I found this post in my Drafts folder from 2010. Why didn’t I post it? There are lots more where this came from, drafts from beyond the grave…
An interesting take on prayer and why you don’t seem to get an answer.
God answering prayer violates free will. Theists, whether Christians or otherwise claim that God intervenes in the world but simultaneously state that God can’t make us do good because this violates free will. But doesn’t any intervention by God into human affairs constitute a violation of free will? Why in one case can God affect and/or control human behavior without violating free will but in another case God’s action does? Is there a limit to how much God can intervene in human affairs before it becomes a violation of free will? Five percent of the time? How about ten? To me it seems a clear double standard that is in need of an explanation.

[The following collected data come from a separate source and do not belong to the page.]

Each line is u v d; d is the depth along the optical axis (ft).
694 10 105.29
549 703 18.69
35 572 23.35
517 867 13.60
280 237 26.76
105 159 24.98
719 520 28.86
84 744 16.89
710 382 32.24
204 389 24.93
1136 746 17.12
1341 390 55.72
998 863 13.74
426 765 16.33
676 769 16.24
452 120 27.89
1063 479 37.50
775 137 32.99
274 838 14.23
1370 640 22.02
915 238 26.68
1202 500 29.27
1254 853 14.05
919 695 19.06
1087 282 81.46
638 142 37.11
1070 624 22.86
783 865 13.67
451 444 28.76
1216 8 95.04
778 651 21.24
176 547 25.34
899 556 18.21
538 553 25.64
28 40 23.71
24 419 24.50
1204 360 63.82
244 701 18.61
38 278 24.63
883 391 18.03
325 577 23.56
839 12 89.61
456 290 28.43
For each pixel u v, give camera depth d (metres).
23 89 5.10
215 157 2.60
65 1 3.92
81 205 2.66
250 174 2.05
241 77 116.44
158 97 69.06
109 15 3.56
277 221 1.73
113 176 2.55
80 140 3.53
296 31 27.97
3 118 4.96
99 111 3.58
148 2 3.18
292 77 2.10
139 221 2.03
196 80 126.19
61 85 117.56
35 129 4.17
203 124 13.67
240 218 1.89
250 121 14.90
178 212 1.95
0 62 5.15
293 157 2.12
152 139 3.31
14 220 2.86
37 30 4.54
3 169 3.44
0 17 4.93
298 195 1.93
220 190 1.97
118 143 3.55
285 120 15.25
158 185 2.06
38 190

If one abandons the notion that God can intervene in the world to answer prayer God all of a sudden looks much different. Gone is the notion that the Holocaust could have been prevented and was part of God’s divine and “awesome” plan. Gone is the immense power for God to take sides in war as illustrated in the Hebrew Bible. Gone is a God that plays favorites. No longer can God be omnipotent as previously understood because God lacks the power to act in the world. For many who begin to interpret the divine in this non-theistic new light, God then becomes synonymous with love, creative energy and relatedness. Just because the theology of yesterday is insufficient for our modern standards doesn’t mean we need to abandon God, religion or appreciation for the divine.